RECORD SET:
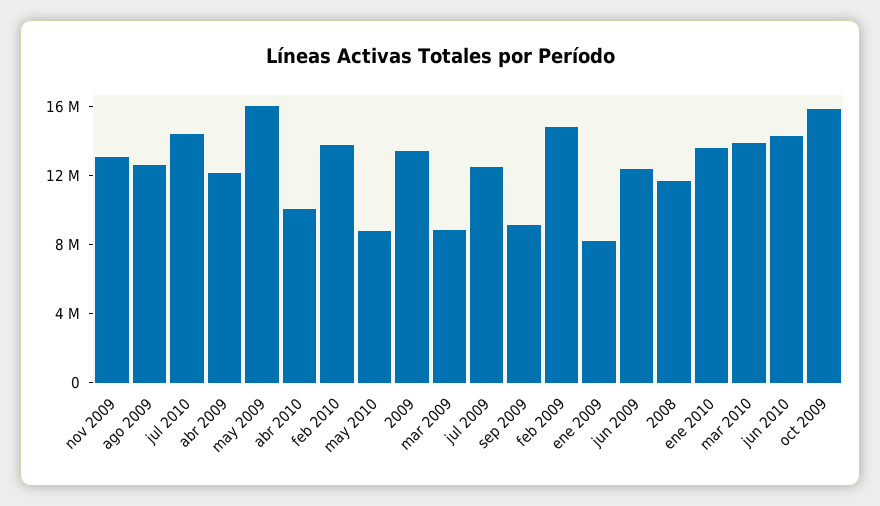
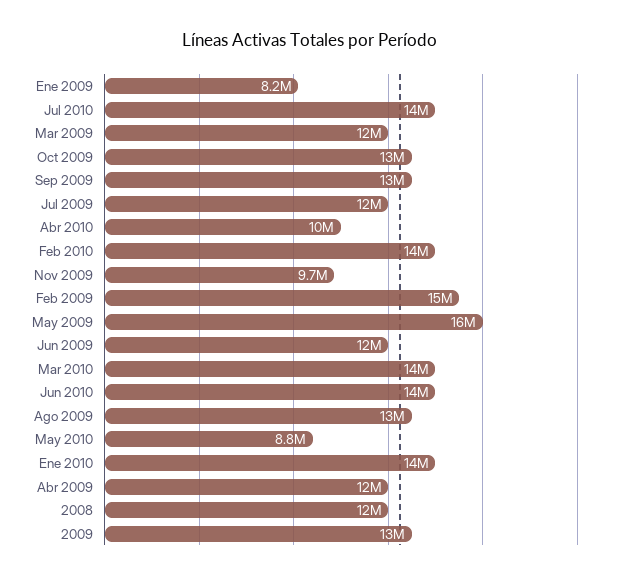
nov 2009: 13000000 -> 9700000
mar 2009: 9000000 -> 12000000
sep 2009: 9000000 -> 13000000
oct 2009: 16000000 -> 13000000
--
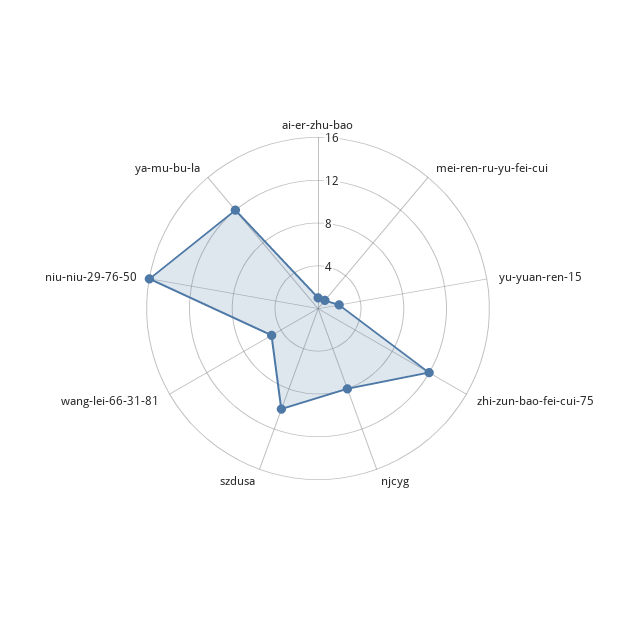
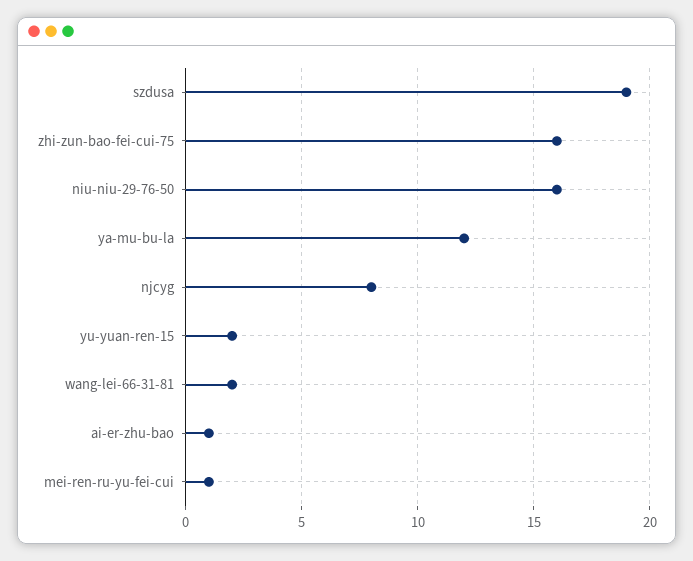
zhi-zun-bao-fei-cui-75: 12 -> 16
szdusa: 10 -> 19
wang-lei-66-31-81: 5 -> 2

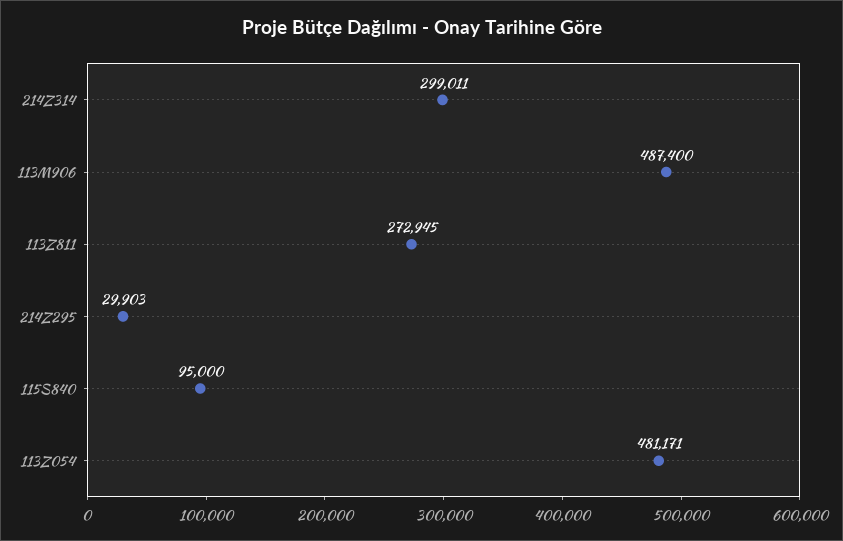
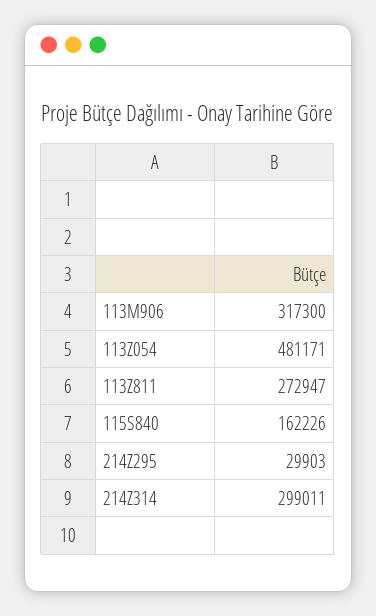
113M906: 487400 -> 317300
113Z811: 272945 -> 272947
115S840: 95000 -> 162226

DIRECTIONS FOR THIS TASK:
Which lines above run from the one containing "113M906: 487400 -> 317300" down to the one containing "115S840: 95000 -> 162226"? Repeat exactly those, both ends included, and nothing else.

SOLUTION FOR THIS EXERCISE:
113M906: 487400 -> 317300
113Z811: 272945 -> 272947
115S840: 95000 -> 162226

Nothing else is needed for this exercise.